Agent Orchestration is the discipline of how agents coordinate, delegate, and recover from failures. This is distributed systems engineering applied to AI. The same problems that plague microservices - partial failures, network partitions, consistency guarantees - apply to multi-agent systems, with the added complexity that agents are non-deterministic. It’s covered in Part VI.

Human-Agent Collaboration is the discipline of how humans and agents work together without burning out the humans. This is the least technical and most important discipline. The research on AI fatigue is clear: teams that adopt agents without changing their workflows experience higher burnout, not lower. The Conductor Model - where engineers direct agents rather than doing the work themselves - is the organizational pattern that makes agent adoption sustainable. It’s covered in Part VII.

Each of these disciplines has its own failure modes, its own best practices, and its own maturity curve. Together, they form the discipline of agentic engineering.

The stack

The agentic engineering stack has six layers, each building on the one below. At the bottom is the model layer - the frontier LLMs that provide reasoning capability. Above that is the context layer - the retrieval, compression, and structuring systems that feed information to models.

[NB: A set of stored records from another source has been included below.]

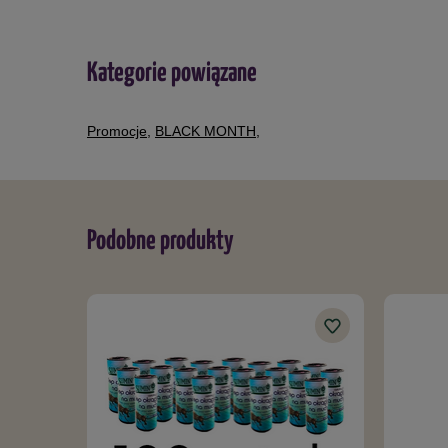
Kategorie powiązane
Promocje
,
BLACK MONTH
,
Podobne produkty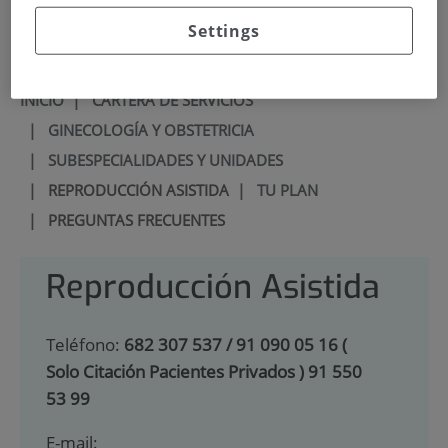
900 301 013
Settings
INICIO
|
CARTERA DE SERVICIOS
|
GINECOLOGÍA Y OBSTETRICIA
|
SUBESPECIALIDADES Y UNIDADES
|
REPRODUCCIÓN ASISTIDA
|
TU PLAN
|
PREGUNTAS FRECUENTES
Reproducción Asistida
Teléfono:
682 307 537 / 91 090 05 16 (
Solo Citación Pacientes Privados ) 91 550
53 99
E-mail: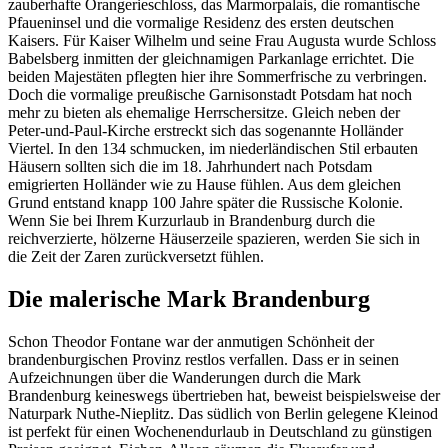
zauberhafte Orangerieschloss, das Marmorpalais, die romantische
Pfaueninsel und die vormalige Residenz des ersten deutschen
Kaisers. Für Kaiser Wilhelm und seine Frau Augusta wurde Schloss
Babelsberg inmitten der gleichnamigen Parkanlage errichtet. Die
beiden Majestäten pflegten hier ihre Sommerfrische zu verbringen.
Doch die vormalige preußische Garnisonstadt Potsdam hat noch
mehr zu bieten als ehemalige Herrschersitze. Gleich neben der
Peter-und-Paul-Kirche erstreckt sich das sogenannte Holländer
Viertel. In den 134 schmucken, im niederländischen Stil erbauten
Häusern sollten sich die im 18. Jahrhundert nach Potsdam
emigrierten Holländer wie zu Hause fühlen. Aus dem gleichen
Grund entstand knapp 100 Jahre später die Russische Kolonie.
Wenn Sie bei Ihrem Kurzurlaub in Brandenburg durch die
reichverzierte, hölzerne Häuserzeile spazieren, werden Sie sich in
die Zeit der Zaren zurückversetzt fühlen.
Die malerische Mark Brandenburg
Schon Theodor Fontane war der anmutigen Schönheit der
brandenburgischen Provinz restlos verfallen. Dass er in seinen
Aufzeichnungen über die Wanderungen durch die Mark
Brandenburg keineswegs übertrieben hat, beweist beispielsweise der
Naturpark Nuthe-Nieplitz. Das südlich von Berlin gelegene Kleinod
ist perfekt für einen Wochenendurlaub in Deutschland zu günstigen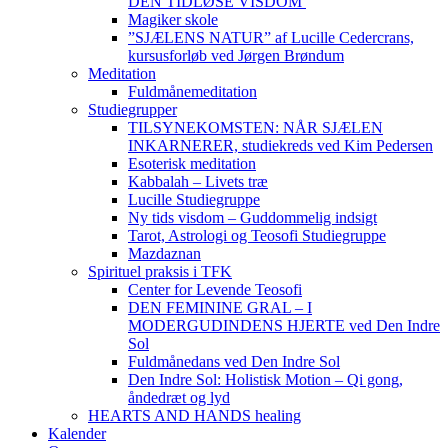
DEN TIDLØSE VISDOM
Magiker skole
”SJÆLENS NATUR” af Lucille Cedercrans,
kursusforløb ved Jørgen Brøndum
Meditation
Fuldmånemeditation
Studiegrupper
TILSYNEKOMSTEN: NÅR SJÆLEN
INKARNERER, studiekreds ved Kim Pedersen
Esoterisk meditation
Kabbalah – Livets træ
Lucille Studiegruppe
Ny tids visdom – Guddommelig indsigt
Tarot, Astrologi og Teosofi Studiegruppe
Mazdaznan
Spirituel praksis i TFK
Center for Levende Teosofi
DEN FEMININE GRAL – I
MODERGUDINDENS HJERTE ved Den Indre
Sol
Fuldmånedans ved Den Indre Sol
Den Indre Sol: Holistisk Motion – Qi gong,
åndedræt og lyd
HEARTS AND HANDS healing
Kalender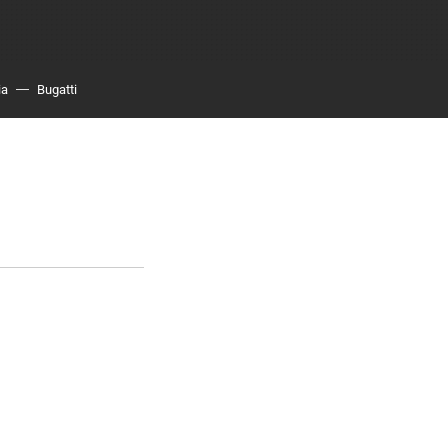
ia
Bugatti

The protocol layer sits next - MCP for tool integration, A2A for agent communication, AGENTS.md for codebase onboarding. The orchestration layer manages agent loops, multi-agent coordination, and memory. The security layer spans the entire stack - authorization, sandboxing, prompt injection defense, and audit logging. At the top is the human layer - the team practices, review processes, and organizational patterns that make everything work.

Most teams start at the top (pick a coding agent, start using it) and work down (realize they need security, then observability, then context engineering). The teams that succeed start at the bottom and work up. This guide follows that bottom-up order.